Resilience takes on an especially important meaning in the realm of mental health and psychology. When a person is mentally and emotionally resilient, they are able to adapt to and cope with significant life stressors that potentially trigger conditions like depression and anxiety.
According to the American Psychology Association, resilience comes from “mental, emotional, and behavioral flexibility and adjustment to external and internal demands.” It doesn’t mean that difficult circumstances don’t affect you—instead, it means you have the ability to maintain mental well-being and function in the face of these stressors.
Your own capacity for resilience will depend, of course, on varying factors, including access to mental health resources and knowing specific coping strategies. While resilience looks different based on individual experiences and needs, resilient people do tend to have many of the same general characteristics:
• They recognize their emotions, and they know how to control their emotions instead of letting their emotions control them.• They have positive outlets for stress.• They can be flexible and adaptable in the face of new challenges and circumstances.• They have clear goals and values that keep them motivated.• They maintain good relationships with friends and/or family who can offer emotional support and encouragement.• They see challenges as an opportunity for growth and learning.
Being resilient is a skill that people develop, either from an early age or through deliberate self-work in later years, often with the help of therapeutic interventions.

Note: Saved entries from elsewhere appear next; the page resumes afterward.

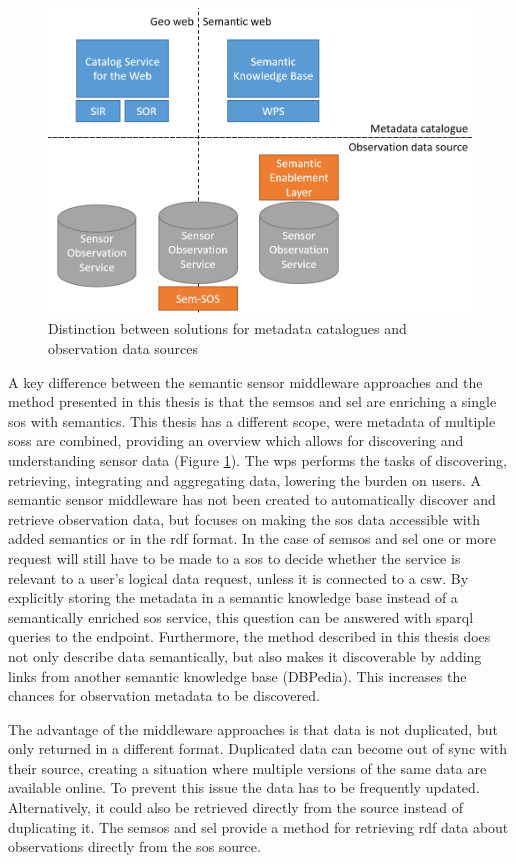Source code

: \begin{figure}
	\centering
	\includegraphics[width=0.8\linewidth]{figs/catalogVSsource2.PNG}
	\caption{Distinction between solutions for metadata catalogues and observation data sources}
	\label{fig:catVSsource}
\end{figure}

A key difference between the semantic sensor middleware approaches and the method presented in this thesis is that the \ac{semsos} and \ac{sel} are enriching a single \ac{sos} with semantics. This thesis has a different scope, were metadata of multiple \aclp{sos} are combined, providing an overview which allows for discovering and understanding sensor data (Figure \ref{fig:catVSsource}). The \ac{wps} performs the tasks of discovering, retrieving, integrating and aggregating data, lowering the burden on users. A semantic sensor middleware has not been created to automatically discover and retrieve observation data, but focuses on making the \ac{sos} data accessible with added semantics or in the \ac{rdf} format. In the case of \ac{semsos} and \ac{sel} one or more request will still have to be made to a \ac{sos} to decide whether the service is relevant to a user's logical data request, unless it is connected to a \ac{csw}. By explicitly storing the metadata in a semantic knowledge base instead of a semantically enriched \ac{sos} service, this question can be answered with \ac{sparql} queries to the endpoint. Furthermore, the method described in this thesis does not only describe data semantically, but also makes it discoverable by adding links from another semantic knowledge base (DBPedia). This increases the chances for observation metadata to be discovered.        

The advantage of the middleware approaches is that data is not duplicated, but only returned in a different format. Duplicated data can become out of sync with their source, creating a situation where multiple versions of the same data are available online. To prevent this issue the data has to be frequently updated. Alternatively, it could also be retrieved directly from the source instead of duplicating it. The \ac{semsos} and \ac{sel} provide a method for retrieving \ac{rdf} data about observations directly from the \ac{sos} source.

If you’re somebody who wants to improve your resilience—and, in turn, your ability to cope with hardship—consider the following approaches:
Determine your support network. Think of three people you would call if you found out life-changing good news you wanted to share. It’s likely these same three people are ones you would reach out to if something bad happened instead of something good. Remind yourself that you can call or text these contacts when you need emotional support.
Figure out short-term and long-term coping strategies. You will need different coping strategies for when you’re in the moment and when you’re handling ongoing stress. A short-term, in-the-moment strategy might be taking deep breaths and counting backward from 10 to help you maintain your composure. A long-term strategy could be a favorite workout that helps you unwind.
Set goals and focus on problem-solving skills. When you have realistic, achievable goals (especially if they’re broken down into manageable steps), you’re better able to stay motivated every day, even if you’re dealing with problems that would otherwise make you feel hopeless or in despair.
Although building resilience is an important practice for your mental health, it’s important to remember that building resilience is a gradual process. Be kind to yourself and be patient as you’re putting in the effort, and remember that small steps taken consistently can make a big difference over time!